This recipe from Philippine Welser’s collection still makes an excellent sauce for fish.
Reader warning: animal cruelty.
203 If you want to make onion fish (fischla – plural diminutive)
Take onions, cut them not too small, and fry them in fat so they become soft. Pour on good wine and a little vinegar, salt it, and try it to see it is properly salted. Colour it yellow and add ginger (repeated) and cinnamon, cloves, and sugar to it. Let it boil together for a good while so the onions become soft. Then put in the fish alive and let them boil until they are done.

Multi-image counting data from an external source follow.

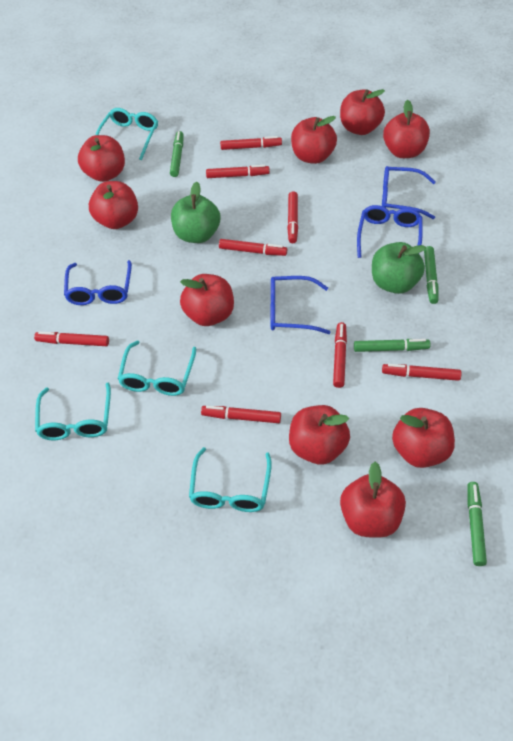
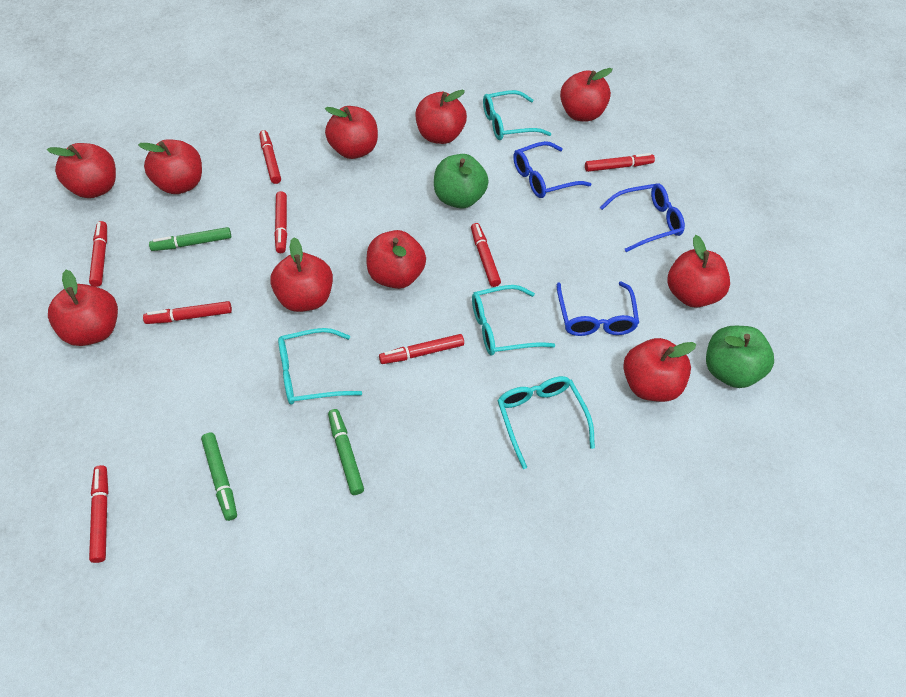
blue glasses: 4 -> 3
green marker: 4 -> 3
red apple: 9 -> 10

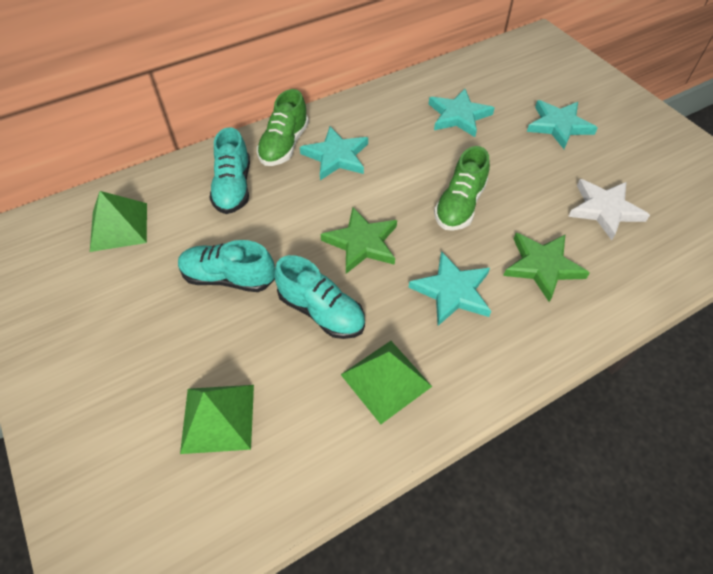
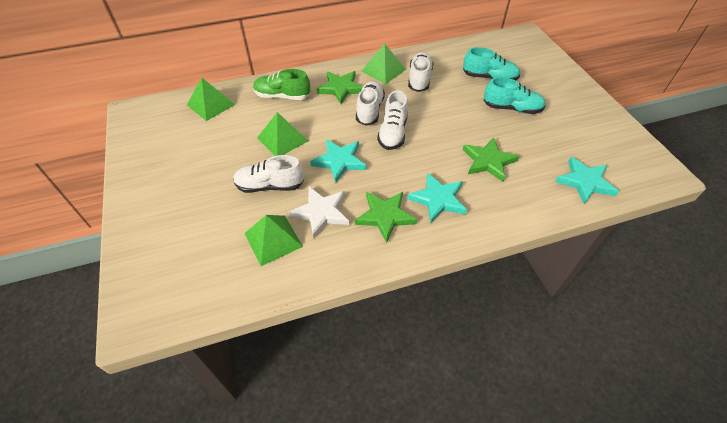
green pyramid: 3 -> 4
green shoe: 2 -> 1
green star: 2 -> 3
turquoise shoe: 3 -> 2
turquoise star: 4 -> 3
white shoe: 0 -> 4

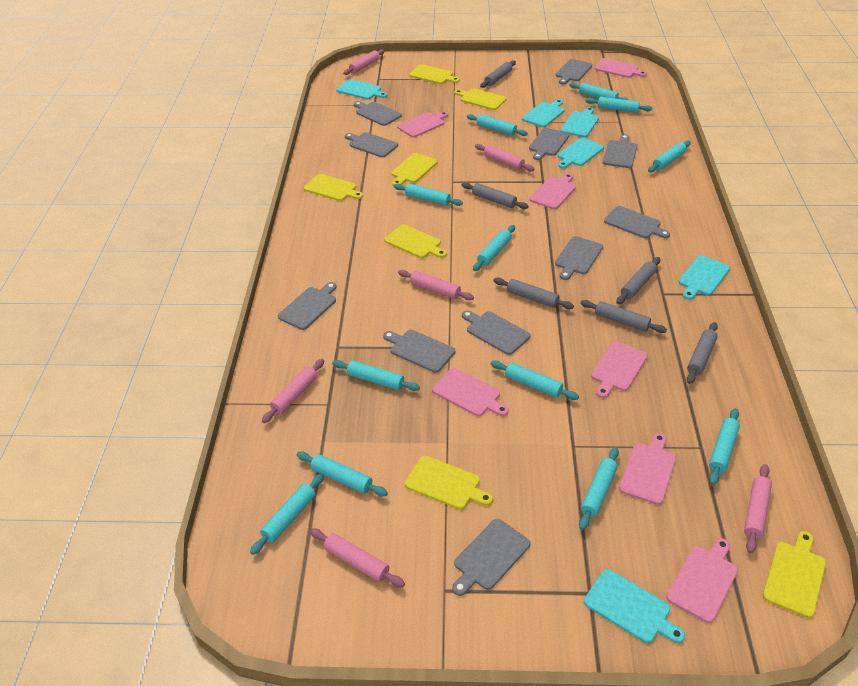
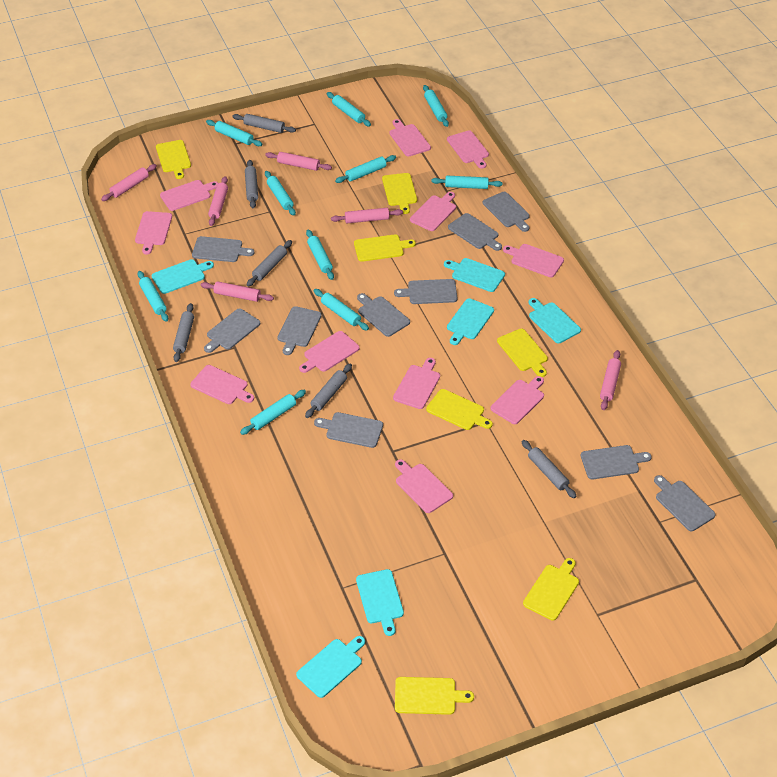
grey cutting board: 11 -> 10
pink cutting board: 7 -> 11
turquoise rolling pin: 12 -> 10

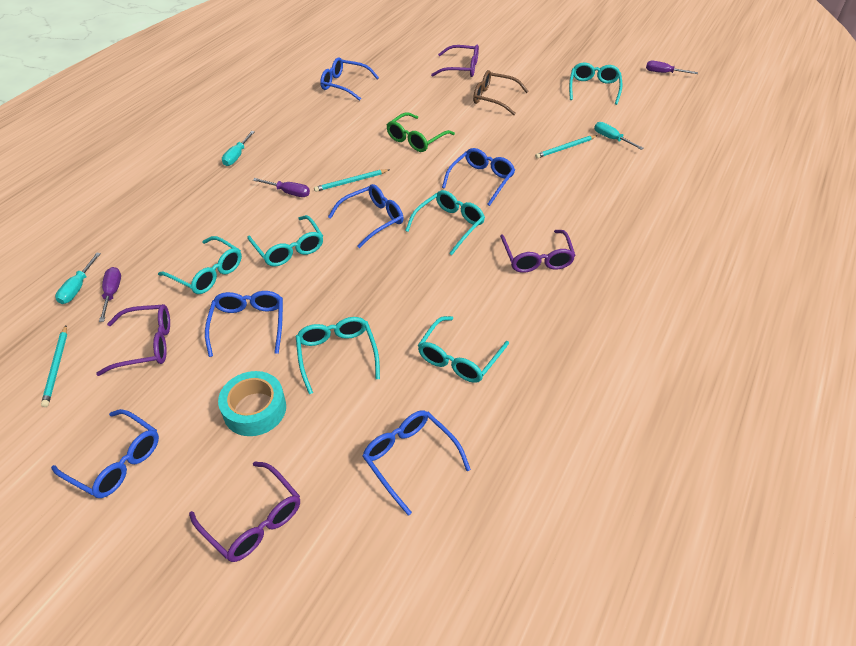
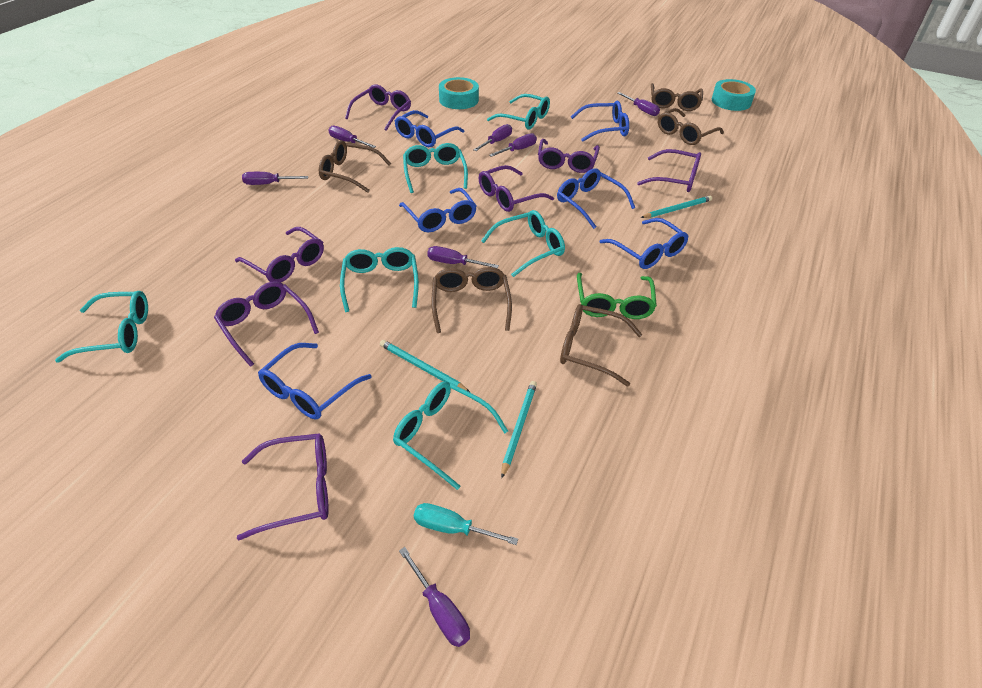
brown glasses: 1 -> 5
purple glasses: 4 -> 7
purple screwdriver: 3 -> 7
turquoise screwdriver: 3 -> 1
turquoise tape: 1 -> 2

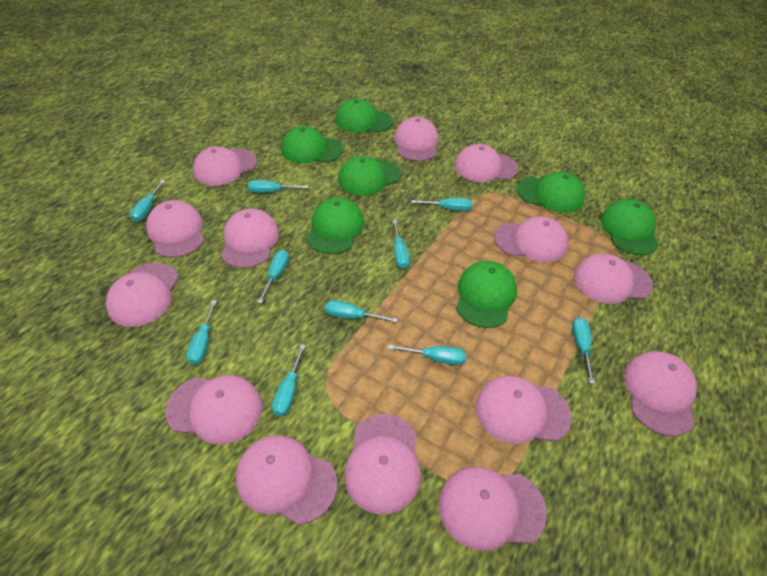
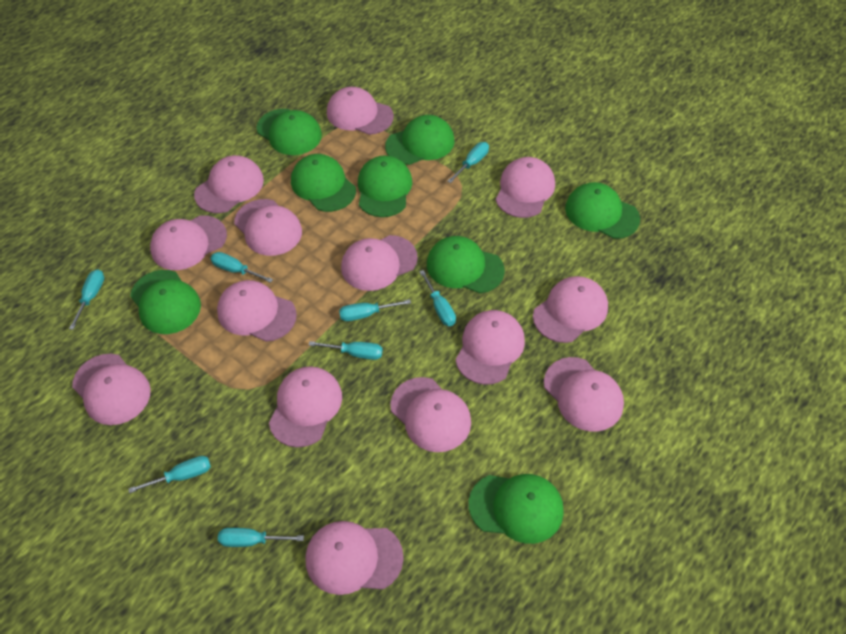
green cap: 7 -> 8
turquoise screwdriver: 10 -> 8

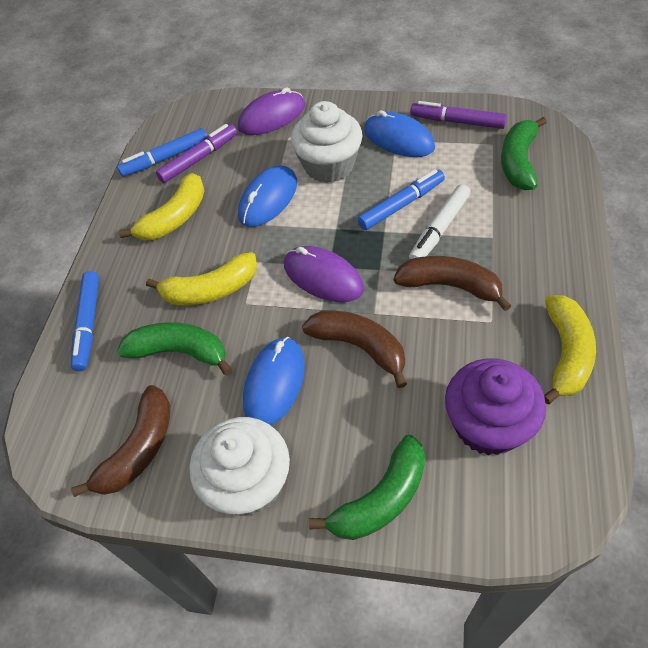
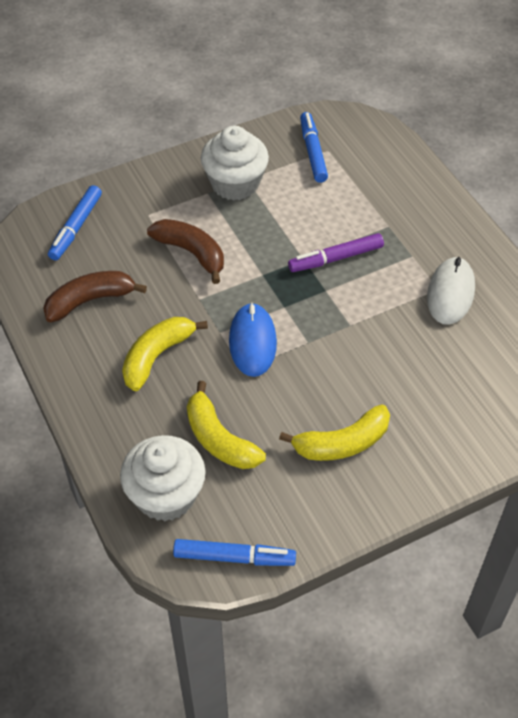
blue mouse: 3 -> 1
brown banana: 3 -> 2
green banana: 3 -> 0
purple cupcake: 1 -> 0
purple marker: 2 -> 1
purple mouse: 2 -> 0
white marker: 1 -> 0
white mouse: 0 -> 1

Onion-based sauces were a common feature of medieval cuisine, probably more than we would think from their prevalence in written sources given the rather poor reputation onions had. This one, with a vinegar note balanced with sweetness and assertive spices, has the potential to be quite delicious especially with rich, fatty fish. It was intended for small freshwater fish, but I suspect it will be excellent with pilchards or whitebait as well. Needless to say there is no reason and no call to throw them into the boiling liquid alive.
Philippine Welser (1527-1580), a member of the prominent and extremely wealthy Welser banking family of Augsburg, was a famous beauty of her day. Scandalously, she secretly married Archduke Ferdinand II of Habsburg in 1557 and followed him first to Bohemia, then to Tyrol. A number of manuscripts are associated with her, most famously a collection of medicinal recipes and one of mainly culinary ones. The recipe collection, addressed as her Kochbuch in German, was most likely produced around 1550 when she was a young woman in Augsburg. It may have been made at the request of her mother and was written by an experienced scribe. Some later additions, though, are in Philippine Welser’s own hand, suggesting she used it.
The manuscript is currently held in the library of Ambras Castle near Innsbruck as PA 1473 and was edited by Gerold Hayer as Das Kochbuch der Philippine Welser (Innsbruck 1983).